Extracted page text data.

┄┄┄┄┄┄┄┄┄┄

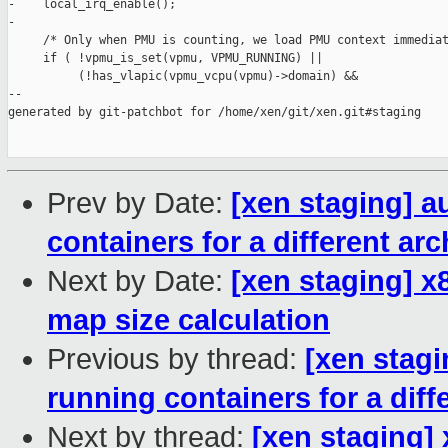
-    local_irq_enable();

-

     /* Only when PMU is counting, we load PMU context immediat
     if ( !vpmu_is_set(vpmu, VPMU_RUNNING) ||

          (!has_vlapic(vpmu_vcpu(vpmu)->domain) &&

--

generated by git-patchbot for /home/xen/git/xen.git#staging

┄┄┄┄┄┄┄┄┄┄

WORK TASK.
Look through the entries above; copy every line holding the string "vpmu".

ANSWER TO THE EXERCISE.
     if ( !vpmu_is_set(vpmu, VPMU_RUNNING) ||
          (!has_vlapic(vpmu_vcpu(vpmu)->domain) &&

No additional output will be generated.